▸ What the task requires:
Leaving out all pictures, transcribe the lines below exactly, from the first through the line containing "TLF: +351 258".
Exercise input Block Start
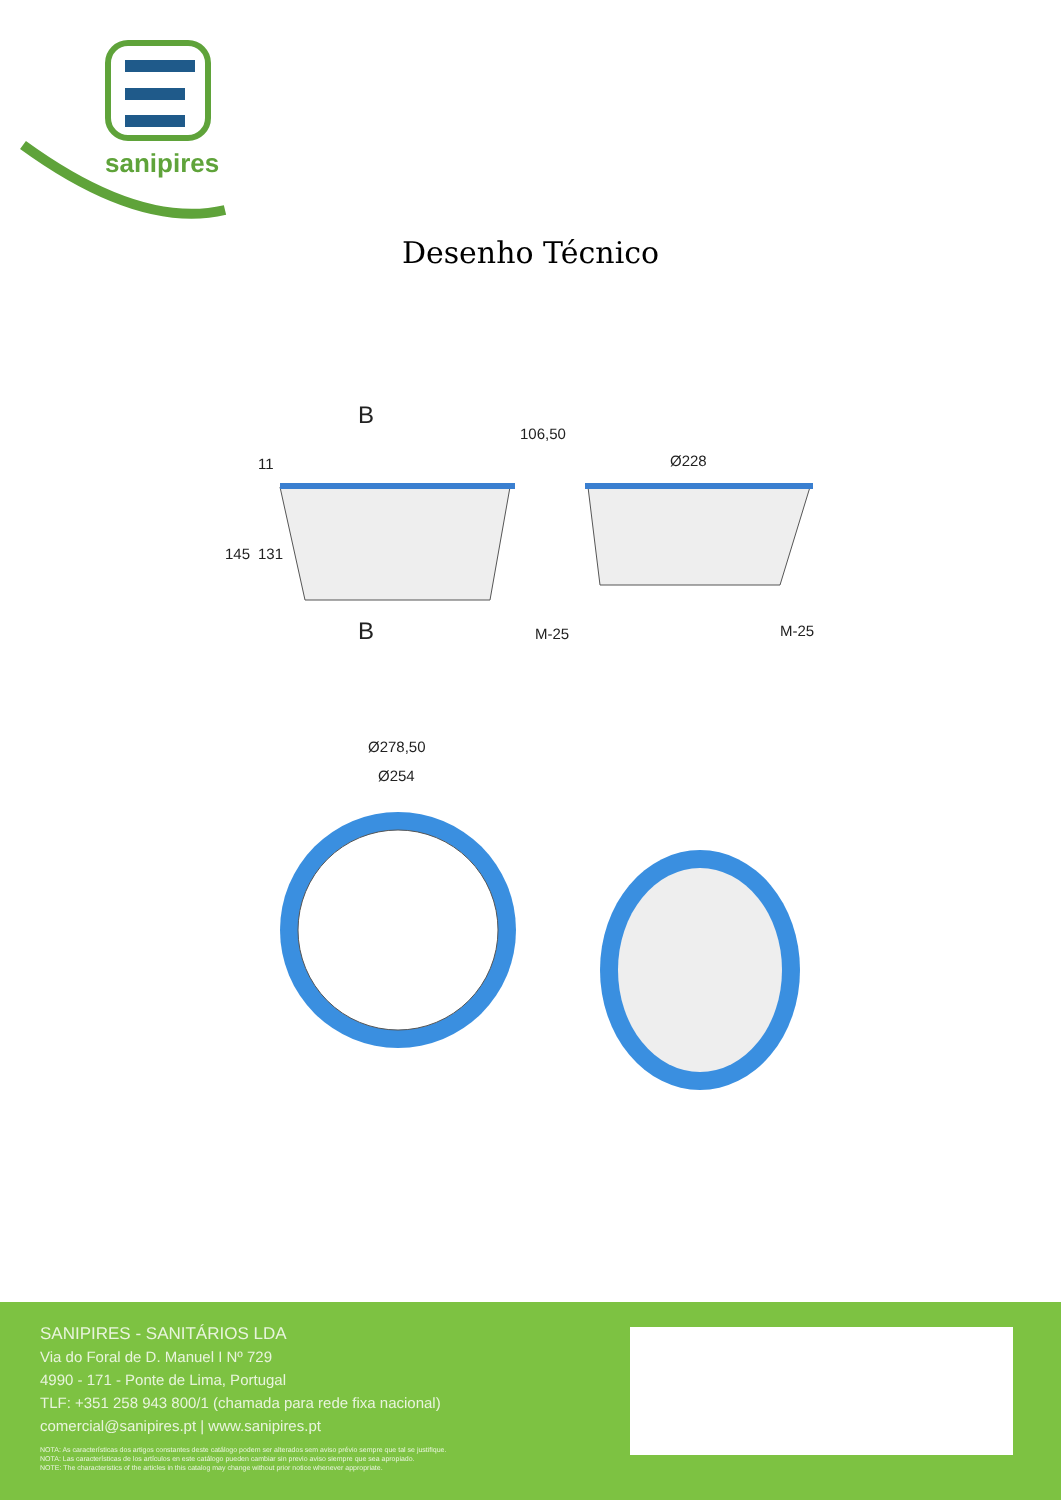sanipires
Desenho Técnico
B
B
11
145 131
106,50
Ø228
M-25 M-25
Ø278,50
Ø254
SANIPIRES - SANITÁRIOS LDA
Via do Foral de D. Manuel I Nº 729
4990 - 171 - Ponte de Lima, Portugal
TLF: +351 258 943 800/1 (chamada para rede fixa nacional)
comercial@sanipires.pt | www.sanipires.pt
NOTA: As características dos artigos constantes deste catálogo podem ser alterados sem aviso prévio sempre que tal se justifique.
NOTA: Las características de los artículos en este catálogo pueden cambiar sin previo aviso siempre que sea apropiado.
NOTE: The characteristics of the articles in this catalog may change without prior notice whenever appropriate.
Exercise input Block End
▸ Exercise output:
sanipires
Desenho Técnico
B
B
11
145 131
106,50
Ø228
M-25 M-25
Ø278,50
Ø254
SANIPIRES - SANITÁRIOS LDA
Via do Foral de D. Manuel I Nº 729
4990 - 171 - Ponte de Lima, Portugal
TLF: +351 258 943 800/1 (chamada para rede fixa nacional)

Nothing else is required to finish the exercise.